KAUST researchers developed a tandem solar cell with 32.5% conversion efficiency by optimizing the silicon-perovskite connection. Another team combined spectroscopy and reactor technologies to reveal details on catalyst function and reaction mechanisms. A KAUST team also developed a mathematical framework improving data rates by 30% and optimizing terrestrial network speeds. Why it matters: These advances highlight KAUST's contributions to sustainable energy, industrial processes, and network optimization, addressing key challenges in the region and globally.
Professor Arnab Pain's group at KAUST discovered new insights on how a malaria protein enables parasites to spread malaria in human cells. Professor Haavard Rue's group upgraded the Integrated and Nested Laplace Approximation (INLA) for faster real-time modeling of large datasets. A KAUST-led study examined the stability of Y-series nonfullerene acceptors for organic solar cells. Why it matters: KAUST continues producing impactful research across diverse fields from medicine to climate change, advancing scientific knowledge and potential applications.
KAUST researchers demonstrated a new flash memory device design using gallium oxide, which can withstand harsh environments. In collaboration with the University of Michigan, KAUST researchers explained a key molecular event for the activation of an enzyme associated with cancer. The Summer 2023 issue of KAUST Discovery is now available.
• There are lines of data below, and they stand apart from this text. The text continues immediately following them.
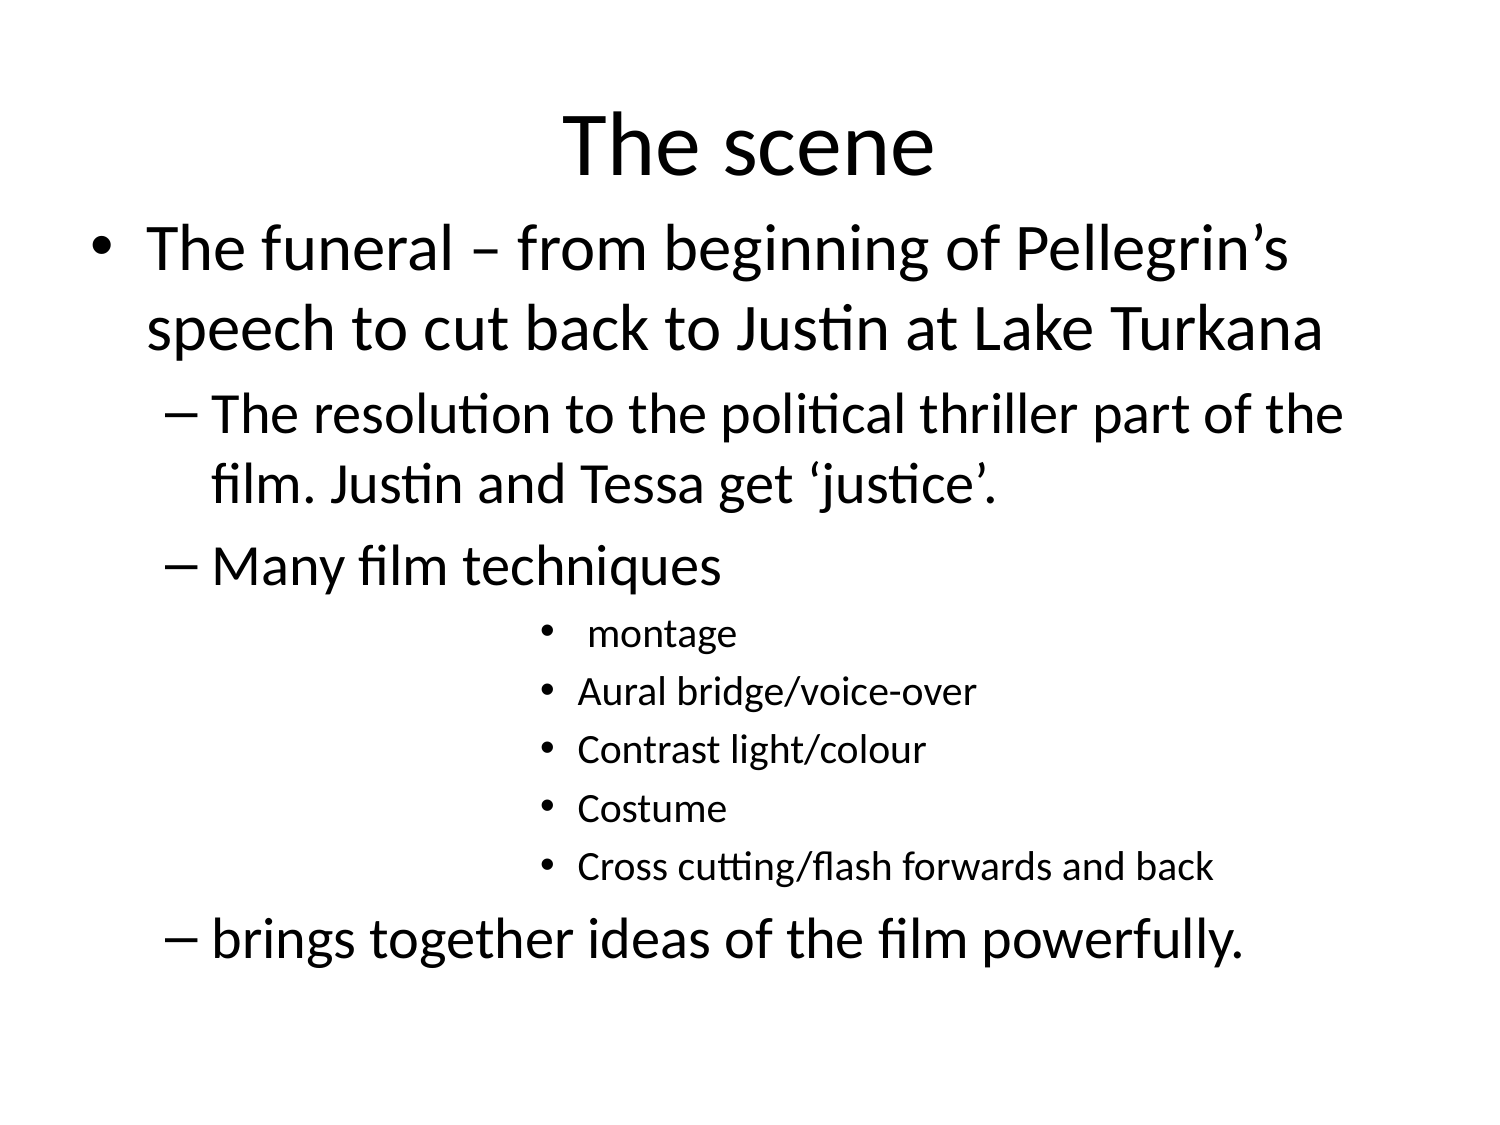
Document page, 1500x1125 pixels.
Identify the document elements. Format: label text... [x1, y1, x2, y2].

list The funeral – from beginning of Pellegrin’s speech to cut back to Justin at Lake Turkana The resolution to the political thriller part of the film. Justin and Tessa get ‘justice’. Many film techniques montage Aural bridge/voice-over Contrast light/colour Costume Cross cutting/flash forwards and back brings together ideas of the film powerfully. [75, 196, 1425, 1005]
title The scene [75, 45, 1425, 196]
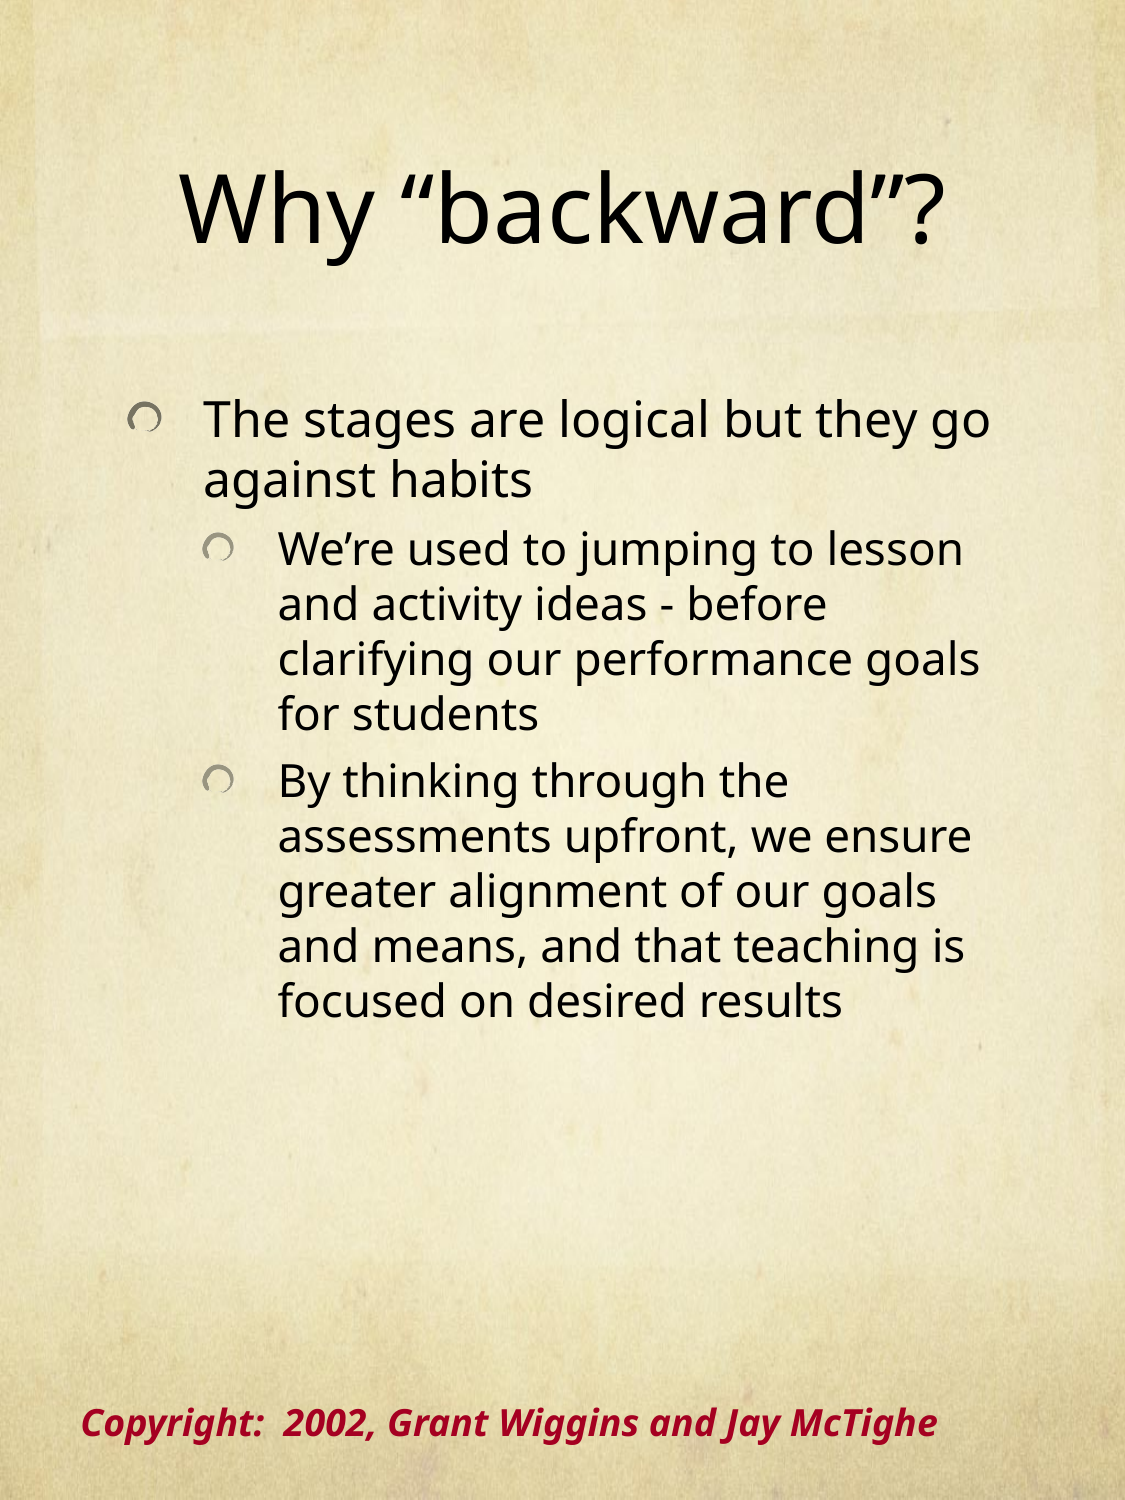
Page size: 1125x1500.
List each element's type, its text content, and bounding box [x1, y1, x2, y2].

text_box Copyright: 2002, Grant Wiggins and Jay McTighe [65, 1391, 1068, 1497]
title Why “backward”? [112, 110, 1013, 300]
picture [0, 0, 1125, 1500]
list The stages are logical but they go against habits We’re used to jumping to lesson and activity ideas - before clarifying our performance goals for students By thinking through the assessments upfront, we ensure greater alignment of our goals and means, and that teaching is focused on desired results [112, 379, 1013, 1267]
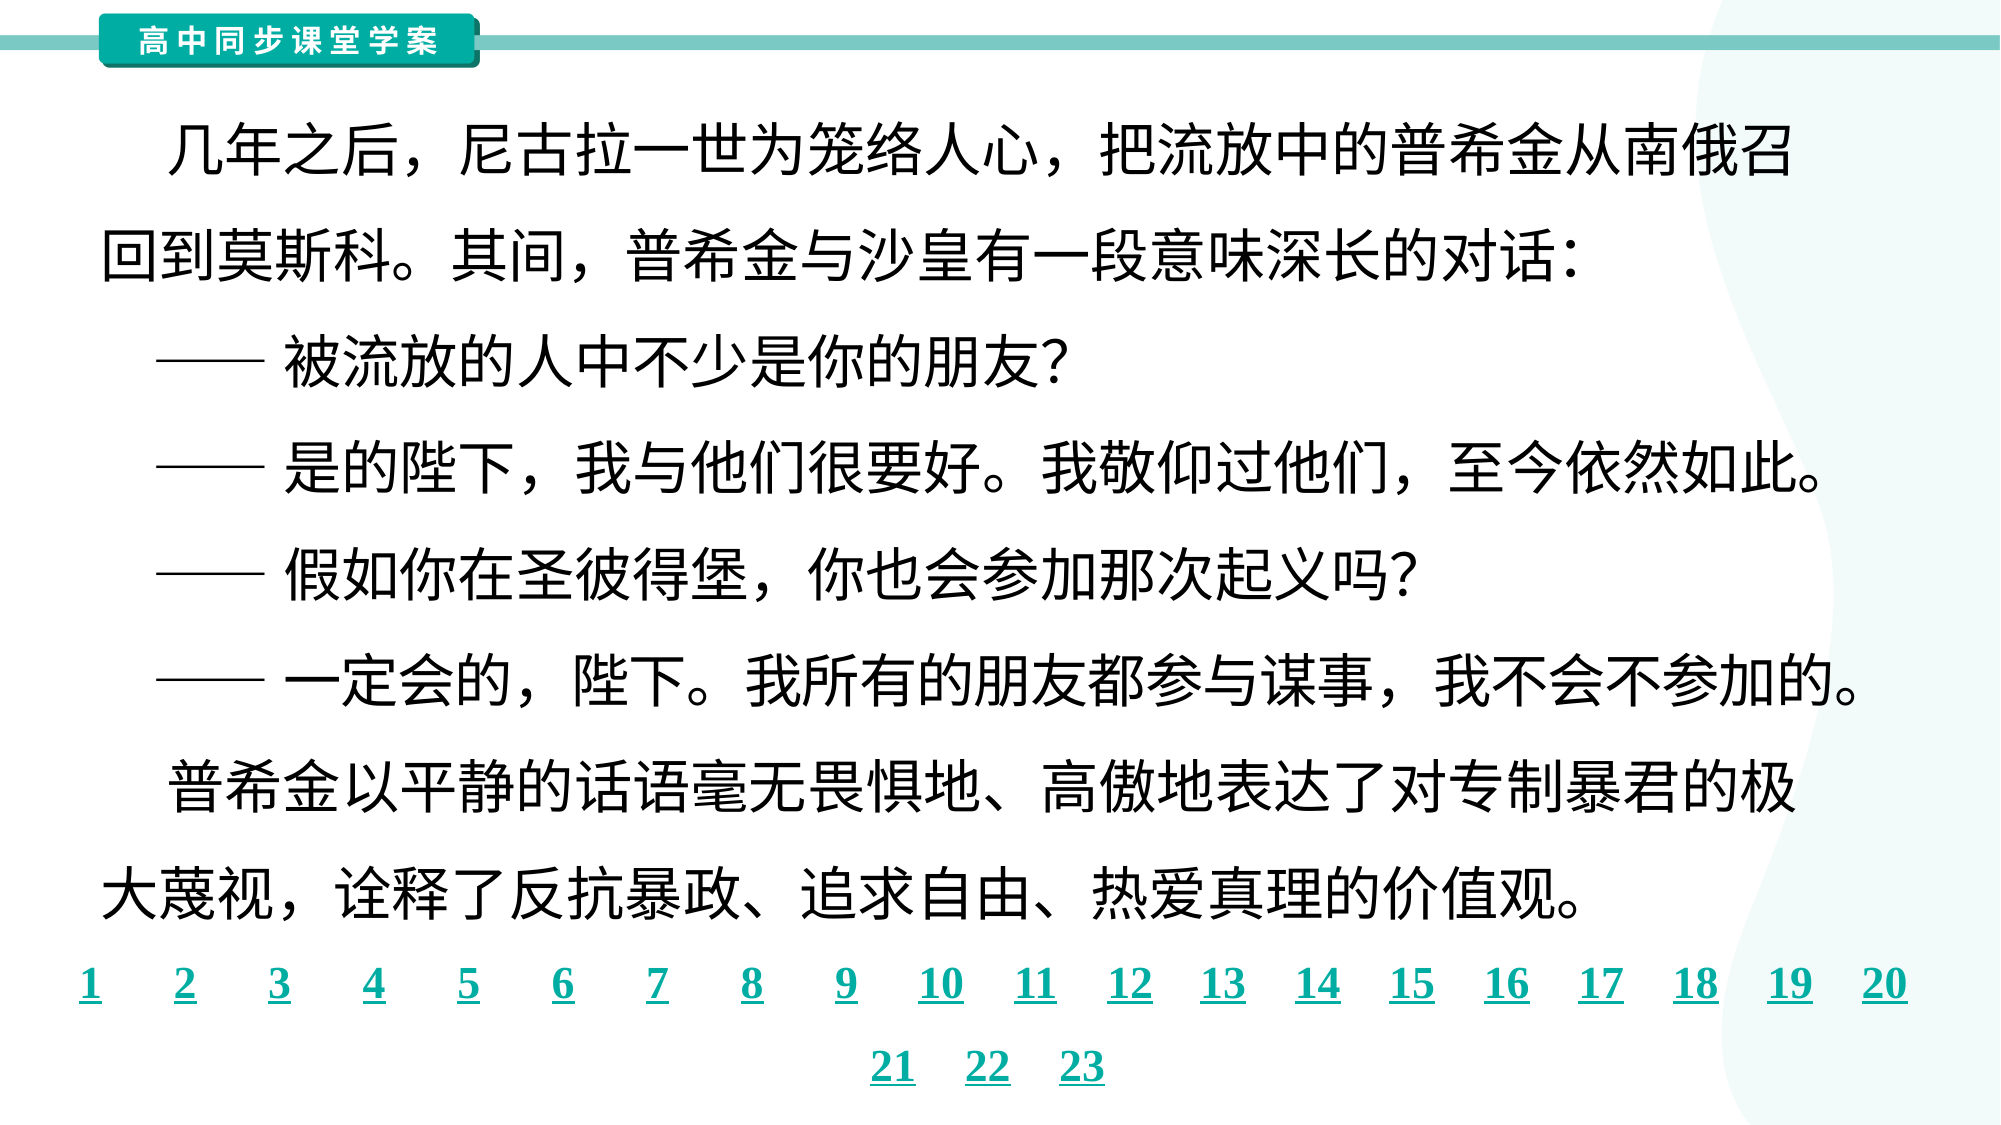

Why it matters: These research achievements highlight KAUST's contributions to advanced materials science and biomedical research, with potential applications in space technology and cancer treatment.
KAUST researchers have made several advances, including a new computational model of the Red Sea's ocean circulation. They also synthesized new metal-organic frameworks for gas storage with applications in green and medical tech. Additionally, they presented a mathematical solution for microgrid cybersecurity. Why it matters: These diverse research projects highlight KAUST's contributions to environmental modeling, materials science, and critical infrastructure protection in the region.
KAUST researchers found Y-series nonfullerene acceptors enhance the outdoor stability of organic solar cells, enabling energy-efficient windows. They also used satellite data to show managed vegetation can mitigate rising temperatures across Saudi Arabia's agricultural regions. Additionally, they developed DeepKriging, a deep neural network, to solve complex spatiotemporal datasets and tested it on air pollution. Why it matters: This research addresses critical challenges in renewable energy, climate change, and AI data privacy relevant to Saudi Arabia and the broader region.